Because he comes here sleep after lunch? It is the most common question we ask ourselves, especially after having had a sumptuous Sunday lunch or on special holiday occasions such as Easter. Having finished a delicious Easter menu in style with a beautiful artisanal Colomba, coffee is not enough to keep your eyes open. All you want is to spend at least half an hour on the sofa – and if you are not at home this desire is likely to be truly in vain. So let’s understand together why after a big meal you feel exhausted and sleepy by investigating the postprandial drowsiness (o food coma). Let’s proceed in order.

Why do we get sleepy after lunch?

1. The digestive effort

The larger the meal, the more blood goes to the intestine to aid digestion. The digestive organs require large amounts of oxygen, which they achieve by reducing the blood flow in other districts in favor of the digestive one. With less blood supply to the brain, you feel sleepier.

2. Tryptophan

The large quantities of carbohydrates introduced during lunch favor the increase in the concentration of tryptophan, an essential amino acid present in many foods we commonly eat, including bananas, milk, tuna, cheese and chicken. This substance helps produce melatoninor the sleep hormone.

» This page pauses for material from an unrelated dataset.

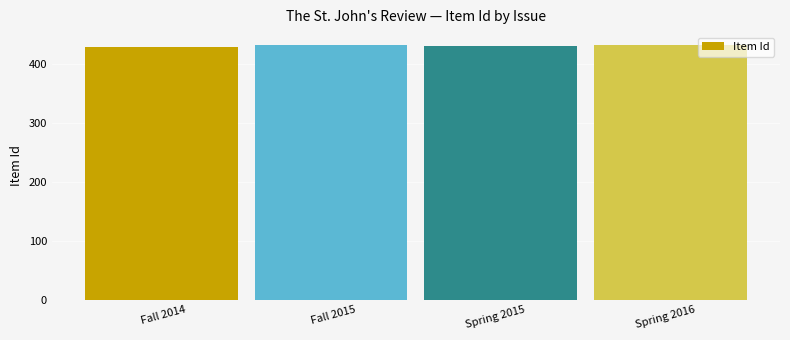

Which label corresponds to the smallest value in the chart?

Fall 2014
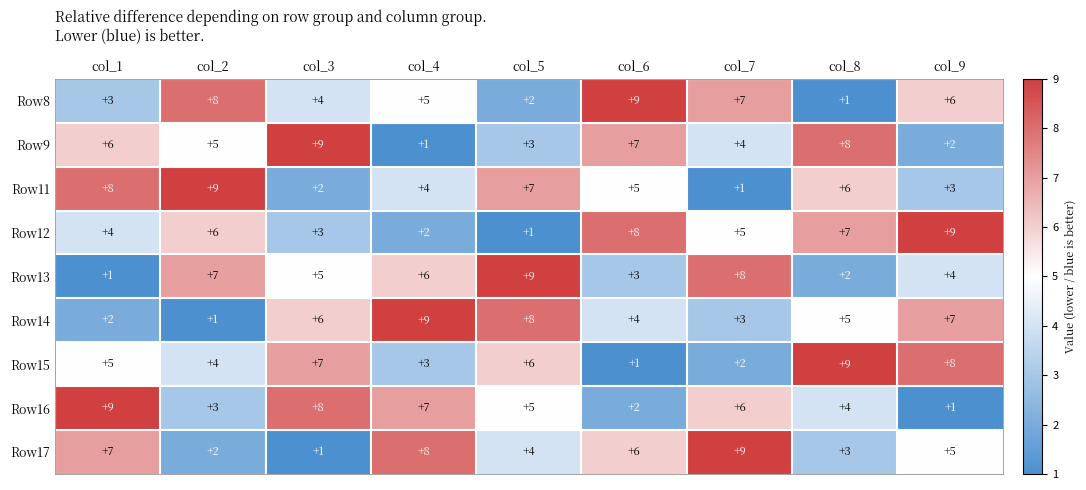

Is the value of Row9 at col_4 greater than the value of Row8 at col_4?

No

3. The parasympathetic system

During digestion, the parasympathetic system prevails, which promotes relaxation and restand at the same time the activity of the sympathetic system is reduced, which is instead involved in situations of fear and/or alert.

4. Carbohydrates

Foods with a higher glycemic index tend to cause spikes and subsequent crashes in blood sugar levels. In fact, to regulate the increase in blood sugar induced by the meal, the body produces large quantities of insulin, and this causes a sudden decrease in glucose levels, which can generate the typical effects of hypoglycemia, including drowsiness. It may be due to a drop in blood sugar when you are unable to concentrate on work or feel irritable and tired. Simple carbohydrates also make it easier for tryptophan to cross the blood-brain barrier, so their combination can cause drowsiness. Adding a little fiber (a salad, some Brussels sprouts) and filling your plate with protein can help counteract some of the lethargic effects of carbohydrates.

5. Alcohol

Wine can also help you feel relaxed and induce a feeling of drowsiness, although it can have a negative effect on the quality of sleep: it is always better to drink at least a few hours before going to sleep. If you fall asleep immediately after a meal, the quality of your post-prandial sleep may be compromised both by alcohol consumption and by the effort to digest all the food that has been eaten.

Useful tips when you get sleepy after lunch

Without giving up the pleasure of a particularly rich lunch, some precautions can be useful. Experts suggest have a good breakfast, perhaps based on wholemeal bread and eggs, which will help avoid overeating. Also drink a large one glass of water before the meal, in addition to helping maintain correct hydration, it induces the brain to think of reaching a sense of satiety sooner. Another strategy for feeling fuller is to chew five to ten times before swallowing. Then, if after lunch we still feel sleepy, no big deal: it’s a holiday, and we have plenty of time to rest.